A Whole New (Nonlocal) World with Javier Cueto
This is a past event.
Friday, September 22 at 11:00am
to 12:00pm
DM - Deuxieme Maison, 409A
11200 SW 8th ST, Deuxieme Maison, Miami, Florida 33199
For our Friday seminar this week, we have a guest speaker Dr. Javier Cueto. He is a postdoc currently at University of Nebraska-Lincoln. He studies nonlocal differential operator theory and is going to be giving us a talk on the basics of his research. This talk should prepare you for his afternoon talk at the Applied Math Seminar. I’ve attached below his abstract. See you guys at 11am on Friday for Javi’s talk!
Title: A Whole New (Nonlocal) World.
Abstract: Well, as we all know, the use of mathematics has been quite effective in describing natural phenomena. Popularly through the use of (partial) differential equations to model systems in physics, biology or economics for example. The function that describes the system is ‘hidden’ in these differential equations which stablish a relation between a function and its derivatives (related to how the function changes). But if we stretch something, for example this wooden beam…. (crack!) a fracture appears! Thus, sometimes singularity phenomena may arise, and that implies functions with discontinuities which do not fit very well in these classical models.
There is something that can tackle this. A new fantastic point of view! What is nonlocal?
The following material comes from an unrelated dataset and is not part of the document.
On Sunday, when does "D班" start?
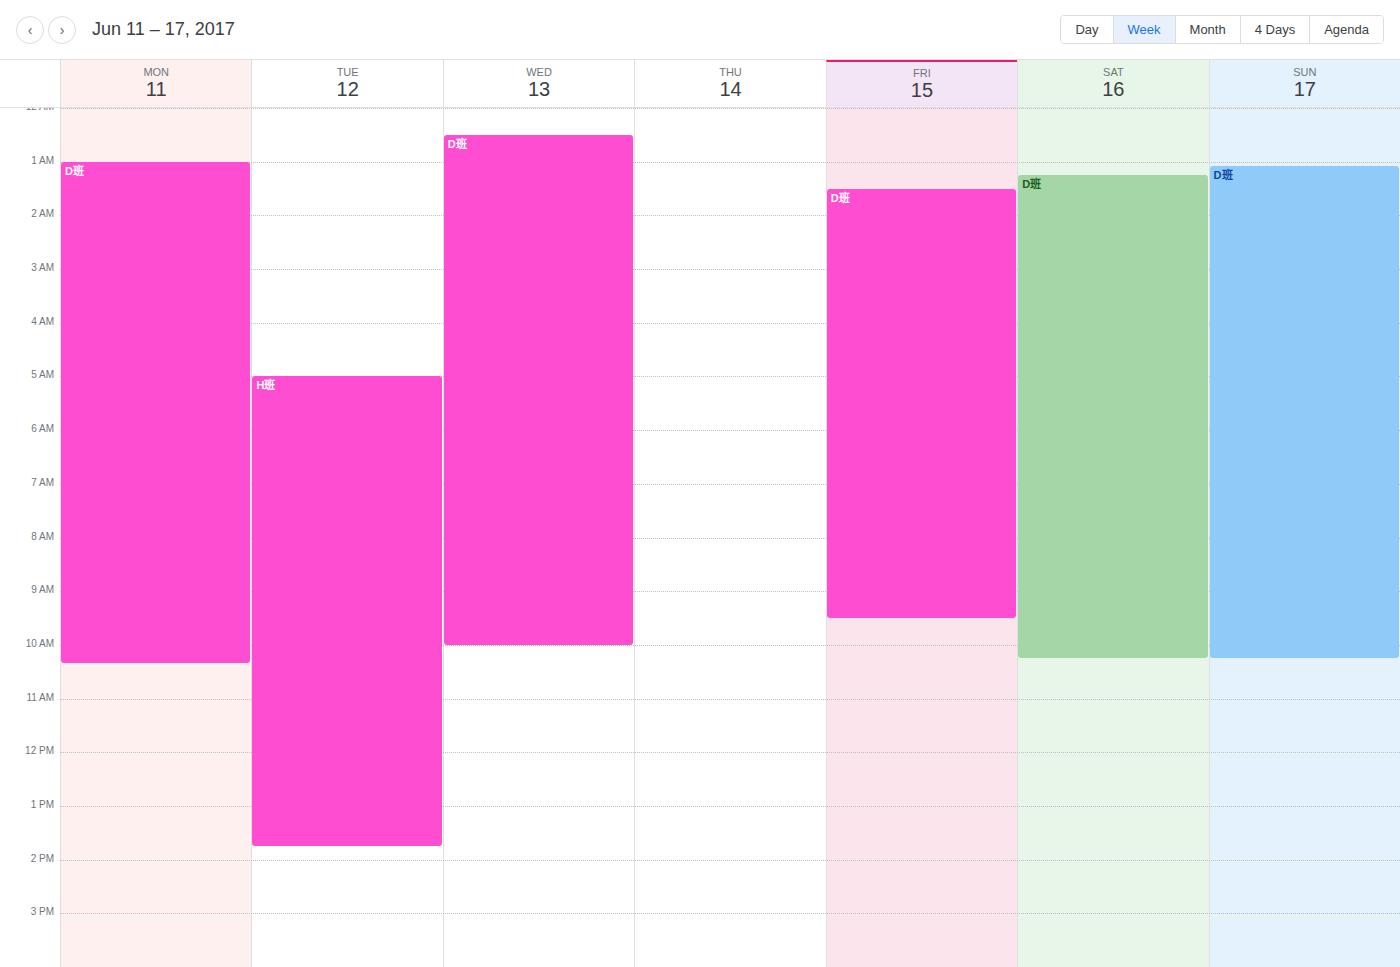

We will try to understand that. Basically, we will consider a relaxed notion of gradient, typically made of an integral of a difference quotient. As a consequence, less regularity is needed and long range interactions can be taken into account (nonlocal: points at a finite distance may exert an interaction upon each other).
This means we have new horizons to pursue! In particular, we will need to obtain several tools, to the extent possible, similar to those of the classical case, so that we can study these new models. Fortunately, we have already been able to obtain quite a few, where a key ingredient has been a nonlocal version of the fundamental theorem of calculus.